Sarayaltı Mahallesi’nde, Demirciler Çarşısındadır. Kitabesi yoktur. Soyunmalık, iki soğukluk ve sıcaklıktan oluşmaktadır.

Acar Hamamı

Kale Caddesi üzerindedir. Kitabesi yoktur. Kâgir bir yapıdır. Soyunmalık, soğukluk, sıcaklık kısımlarından oluşmaktadır. Üzerleri kubbelerle kapatılmıştır.

Ceyhan Köprüsü

Eski Kahramanmaraş–Göksun yolunda, Ceyhan Irmağı üstündeki köprü, yeni yolun dışında kalmıştır. 14. ya da 16. yüzyıl yapısı olduğu konusunda değişik görüşler vardır. Yaklaşık 157 m. uzunluğunda, altı gözlü bir köprüdür. Çeşitli dönemlerdeki onarımlarla özgünlüğünü yitirmiştir.

Karahöyük

Elbistan ilçesinde yapılan kazılarda Hitit katmanları üstünde Roma yapıları bulunmuştur. Roma döneminde höyükte yoğun yerleşme olduğu saptanmıştır. Höyüğe ve Hurman Çayı’na egemen sırtlarda da gömütler bulunmuştur. Geç Hitit dönemine ilişkin dört yapı katı vardır. Son iki yapı katında açık sarı ve beyaz üstüne geometrik bezekler yapılmıştır. Doğa betimleriyle mitolojik sahneler azdır. Phryglerin geç dönemiyle çağdaş olan bir katta demir gereçler çoğunluktadır. Daha alt katlarda kahverengi kaplar vardır. Ancak, bu tek renkli seramik sonradan ortaya çıkan boyalılarla birlikte kullanılmıştır. Üç yüzü Hitit hiyeroglifli yazıt, kazının önemli buluntularındandır. Tabanın yakınındaki kurban sunağı ile birlikte bulunmuş olan anıt, yapılardan uzaktadır. Bu, anıtın ve bulunduğu yerin kutsal sayıldığını göstermektedir. Anıtın tabanı kaldırıldıktan sonra Hitit İmparatorluk dönemine ilişkin yapılar ortaya çıkarılmıştır. Bu dönemden üç odalı bir ev, kaldırım ve küçük buluntular ele geçmiştir. Koç kafası biçimli riton, süs gereçleri, hayvan heykelleri, hiyeroglifli ve hiyeroglifsiz mühürler başlıca buluntulardır. Yapı katı bulunmayan Eski Hitit Çağına ilişkin buluntular ise seramik ve çeşitli kabartmalardan oluşmaktadır.

Yassı Höyük (Tanır Köyü)


Afşin ilçesinin Tanır köyünde Yassı Höyük çevresindeki buluntular, burada kazı yapılması gerekliliğini göstermiştir. Köy çevresinde, Roma döneminden kalma suyolları, duvarlar, bentler vardır.

Kaşanlı Köyü Kabartması


Afşin’e 35 km. uzaklıktaki kabartma, Kız–Oğlan Kayası olarak da bilinir. Kaya kabartmasının 7 m. üstünde şapel vardır. Bizans sanatının bir örneği olan kabartmada İsa, Meryem ve Aziz Johannes (Yuhanna) betimlenmiştir.
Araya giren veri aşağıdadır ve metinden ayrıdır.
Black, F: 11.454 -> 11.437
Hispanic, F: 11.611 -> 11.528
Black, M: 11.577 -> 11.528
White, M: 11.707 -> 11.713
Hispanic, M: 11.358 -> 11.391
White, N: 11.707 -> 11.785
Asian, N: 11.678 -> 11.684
Pazarcık (Turunçlu Köyü) Kalıntıları


Bu vadideki yapılar, mezar şapelleri, ev kalıntıları, su sarnıçlarından oluşmaktadır.

Şapeller: Birinci şapelin giriş alınlığı üstündeki kaya kabartmasında, yan yana bir kadın ve bir erkek görülmektedir. Yanlarda birer sütun, altta da basamaklar vardır. Kapıdan, yanlara ve derinliğine genişleyen şapele girilir. Şapelin yan duvarlarında birer, ön duvarında iki niş oyulmuştur. Girişin yanlarında küçük nişler halinde kandillikler yapılmıştır. Daha yakın görünümlü olan ikinci şapelin planı da birincinin aynısıdır.
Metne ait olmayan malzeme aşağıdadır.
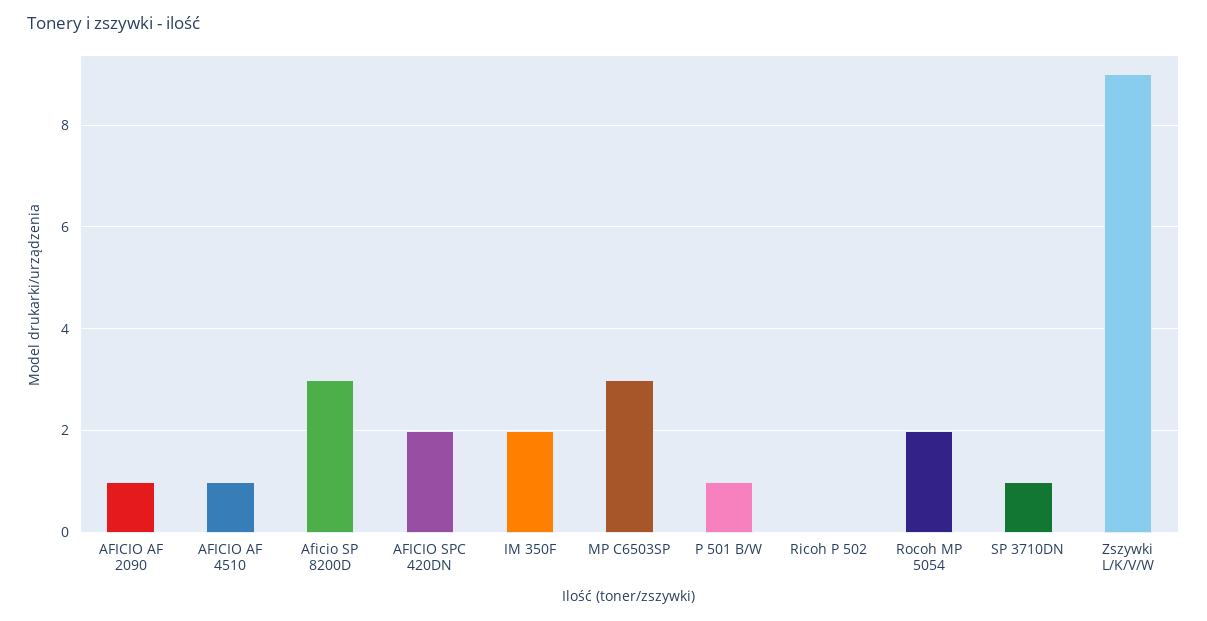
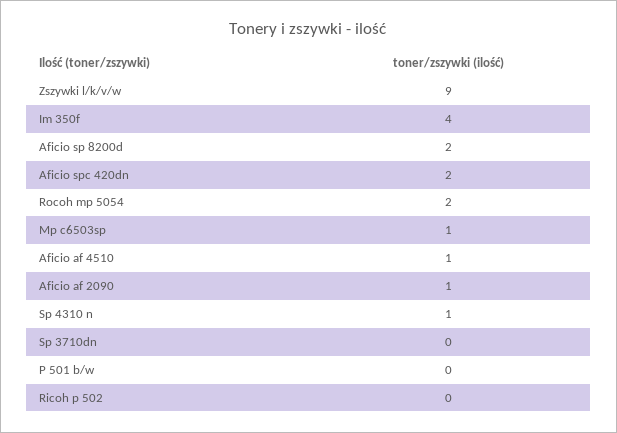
Aficio SP 8200D: 3 -> 2
IM 350F: 2 -> 4
MP C6503SP: 3 -> 1
P 501 B/W: 1 -> 0
SP 3710DN: 1 -> 0
Sp 4310 n: none -> 1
Ev Kalıntıları: Şapellerin kuzeyindedir. Bitişik evlerin duvarları ortak olup, aralarında geçiş yeri yoktur. Evlerin arka duvarları kayadır. Bazalttan yapılmış kare planlı yapılar harçsızdır.

Su Sarnıçları


Evlerin 100 m. ilerisinde 10 sarnıç saptanmıştır. Birbirlerine çok yakın yapılmış olan sarnıçların bir bölümü günümüze değin kullanılmıştır. Tüm yapılar Geç Roma ve Erken Bizans dönemlerine aittir.

Ufacıklı Köyü Kalıntıları

Elbistan’a 20 km. uzaklıktadır. Üç şapel kalıntısı sağlamdır.

1 Numaralı Şapel: Şapelin yan duvarlarına ikişer, girişin karşısına da bir niş açılmıştır. Köşeler yivli kabartma yarım sütunlarla bezelidir. Akantus yapraklı sütun başlıkları Bizans sanatının belirgin öğeleridir.

2 Numaralı Şapel: Öbürlerinden daha geniştir. En son oda altıgen planlıdır. Burada da köşelerde sütunlar vardır. Öbürlerinden farklı olarak bu şapelde bir pencere açılmıştır.

3 Numaralı Şapel: Öbür yapılarla aynı plandadır. Girişin alınlığındaki kartal kabartması dikkati çeker.

Bu şapeller de Geç Roma ya da Erken Bizans dönemlerindendir.